Galia stood at a lectern up front as her guests filed into the room. Her deputy chief of staff greeted the arrivals. He’d also overseen the security arrangements. Galia had reached into the private sector to keep the guests and her property safe that evening. No government cops would be on hand, and the only people in the room would be the parties directly involved.
Herself and the forty-six senators who would decide the president’s political fate.

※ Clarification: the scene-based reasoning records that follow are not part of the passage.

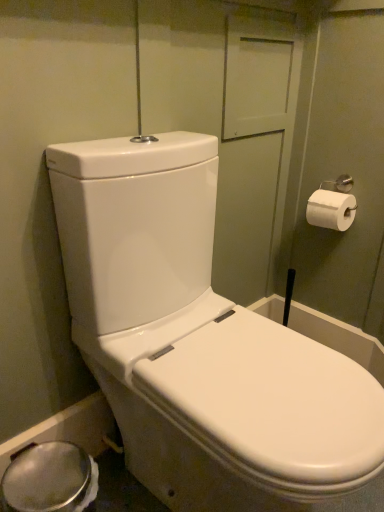
Question: Is white glossy toilet at center in front of or behind white paper at upper right in the image?

Choices:
 (A) front
 (B) behind

Answer: (A)

Question: Is point (x=137, y=411) closer or farther from the camera than point (x=354, y=207)?

Choices:
 (A) closer
 (B) farther

Answer: (A)

Question: In terms of width, does white glossy toilet at center look wider or thinner when compared to white paper at upper right?

Choices:
 (A) wide
 (B) thin

Answer: (A)

Question: Based on their sizes in the image, would you say white paper at upper right is bigger or smaller than white glossy toilet at center?

Choices:
 (A) big
 (B) small

Answer: (B)

Question: Which is correct: white paper at upper right is inside white glossy toilet at center, or outside of it?

Choices:
 (A) inside
 (B) outside

Answer: (B)

Question: Does point (314, 205) appear closer or farther from the camera than point (352, 455)?

Choices:
 (A) closer
 (B) farther

Answer: (B)

Question: In the image, is white paper at upper right positioned in front of or behind white glossy toilet at center?

Choices:
 (A) front
 (B) behind

Answer: (B)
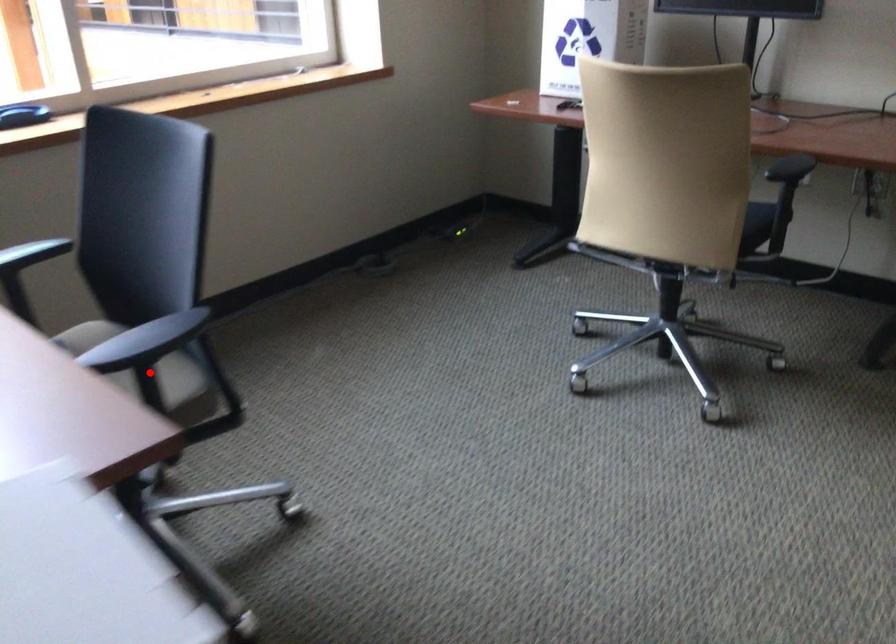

James J. McGill had asked her if she had a plan to save Patricia Grant from her political enemies. With just a look, she’d assured him she did. In a matter of moments, she was about to execute a part of the strategy she had in mind.
Until that morning, she had two unresolved questions in mind concerning the meeting that was about to take place. Should she invite only the fourteen Democratic senators who would be up for reelection in 2016 or the whole caucus? And what time of day should she hold the meeting?
She chose to invite every Democratic senator, thinking it would be better for all of them to see how ruthless a discipline was about to be enforced from above. She was pleased that not a single one of the senators had tried to beg off. They were already anxious about what they might hear.